13 thoughts on “Nettle Socks and Nettelbosch”

  1. Thank you for taking us on a beautiful outing. Knitting is problem solving and finding solutions. We knitters are so fortunate to have it in our lives. The socks are beautiful and interesting yarn.

  2. I have some nettle yarn in my stash, yet to use. I also noticed the lack of elasticity, and put it aside wondering what to do with it. You’ve inspired me to find it again and work up some ribbed socks! Thank you!
    And thank you for the garden tour—even in winter it it is a fascinating place. ?

    • I hope this way you’ll enjoy your nettle yarn after all. The garden is a place I knew about for a long time, but only really discovered recently.

  3. I also have some nettle yarn which I use to make wash cloths. They are somewhat rough and act as an exfoliant. There is NO stretch in the yarn, and after using it day after day, it eventually will get a hole or two in it – depending upon where and how big determines if it’s time for me to make a new one.

    I am guessing that you used the nettle to give strength to your socks in place of nylon? The nettle that I have I would be afraid to use with sock yarn. If I had time, I would take a picture of a skein and it’s yarn band.

    Can’t wait to go back to Nettelbosch in the spring – although I did enjoy seeing your pictures today.

    • Yes, in the yarn I used the nettle is used to provide strength instead of nylon. I took a look at your nettle washcloths on Ravelry. Wow, that looks like a very ehrm scrubby yarn. One of the differences is that in the yarn I used it is combined with wool. And I suppose there are also differences in the way the fibres are processed. Interesting.

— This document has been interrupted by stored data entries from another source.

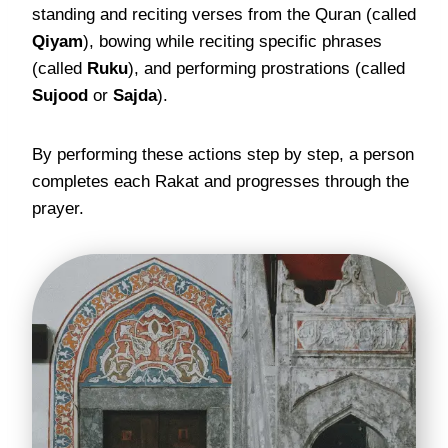
standing and reciting verses from the Quran (called
Qiyam
), bowing while reciting specific phrases
(called
Ruku
), and performing prostrations (called
Sujood
or
Sajda
).
By performing these actions step by step, a person
completes each Rakat and progresses through the
prayer.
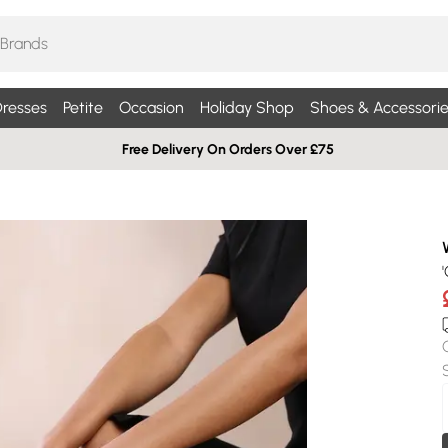
resses
Petite
Occasion
Holiday Shop
Shoes & Accessorie
Free Delivery On Orders Over £75
'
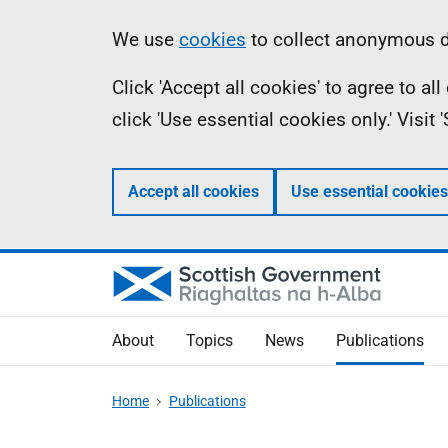
Skip
Accessibility
Information
We use
cookies
to collect anonymous da
to
help
Click 'Accept all cookies' to agree to a
main
click 'Use essential cookies only.' Visit
content
Accept all cookies
Use essential cookies
About
Topics
News
Publications
Home
Publications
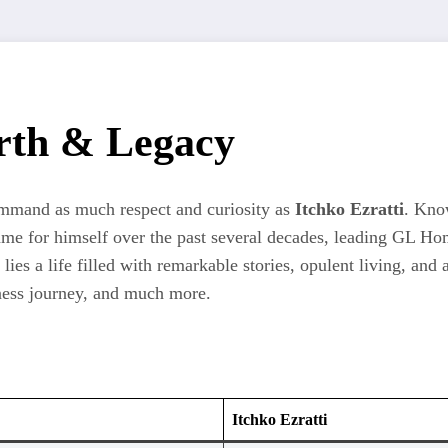
orth & Legacy
command as much respect and curiosity as
Itchko Ezratti
. Know
a name for himself over the past several decades, leading G
es a life filled with remarkable stories, opulent living, and a
iness journey, and much more.
Itchko Ezratti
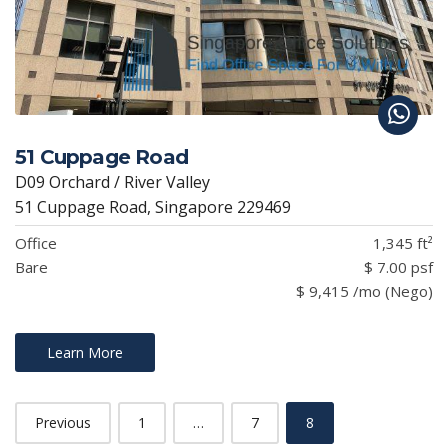
51 Cuppage Road
D09 Orchard / River Valley
51 Cuppage Road, Singapore 229469
Office
1,345 ft²
Bare
$ 7.00 psf
$ 9,415 /mo (Nego)
Learn More
Previous
1
…
7
8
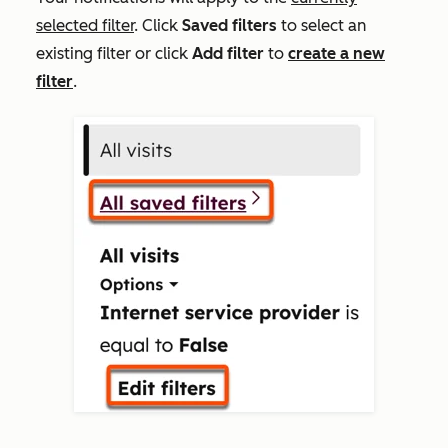
selected filter
. Click
Saved filters
to select an
existing filter or click
Add filter
to
create a new
filter
.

  4. I have not yet tried knitting with nettle yarn but isn’t it just fascinating how all the different fibers take dye differently? There is just so much to explore in this wonderful hobby of ours. Your friend is very lucky to have you making such pretty socks!

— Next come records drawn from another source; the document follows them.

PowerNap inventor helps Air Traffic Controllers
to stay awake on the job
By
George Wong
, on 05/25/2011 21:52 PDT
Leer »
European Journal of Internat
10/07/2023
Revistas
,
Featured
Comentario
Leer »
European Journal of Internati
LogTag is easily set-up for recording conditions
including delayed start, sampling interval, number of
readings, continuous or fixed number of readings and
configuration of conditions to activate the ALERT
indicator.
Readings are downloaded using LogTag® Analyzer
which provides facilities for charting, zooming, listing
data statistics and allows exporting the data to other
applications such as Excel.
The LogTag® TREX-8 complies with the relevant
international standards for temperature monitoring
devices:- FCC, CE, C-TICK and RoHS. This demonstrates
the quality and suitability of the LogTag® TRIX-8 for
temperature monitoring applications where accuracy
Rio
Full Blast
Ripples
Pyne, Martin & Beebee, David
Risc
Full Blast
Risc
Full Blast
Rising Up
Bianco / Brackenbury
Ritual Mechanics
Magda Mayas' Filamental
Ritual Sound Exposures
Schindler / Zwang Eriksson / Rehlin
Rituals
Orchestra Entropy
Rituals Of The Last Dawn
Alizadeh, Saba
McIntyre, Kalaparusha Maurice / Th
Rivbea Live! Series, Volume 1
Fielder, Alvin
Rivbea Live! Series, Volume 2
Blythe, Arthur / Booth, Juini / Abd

    The Nettelbosch looks like a little secret. I do love tucked away garden. Thanks for taking us along!

    • Explore, yes, that’s a great word. There is a lot to discover about the fibres we’re using, and there is so much more to learn, try out, find out. The Nettelbosch really is a kind of secret place, I passed close by it dozens of times without knowing it was there.

  5. I love these socks, and am intrigued by the yarn.
    Could you tell me what type of heel is your favorite when knitting socks? What heel pattern did you use on these socks?
    Also, how many skeins were needed for your socks?
    I hope that I haven’t asked too many questions!

    Many thanks for your blog posts.

    • For these socks I didn’t use a pattern. I improvised on the basic sock pattern I was taught by my Mum, who learnt it from her Mum. I discovered much later that this particular heel is called Dutch heel – how appropriate! As a child I thought this was the only heel, because everybody I knew knit socks this way. Now I know that there are many other heel options. My socks took 2 skeins of 50 grams each, with quite a bit left over. And feel free to ask as many questions as you like, I love answering knitterly questions – they make me look at my knitting in new ways.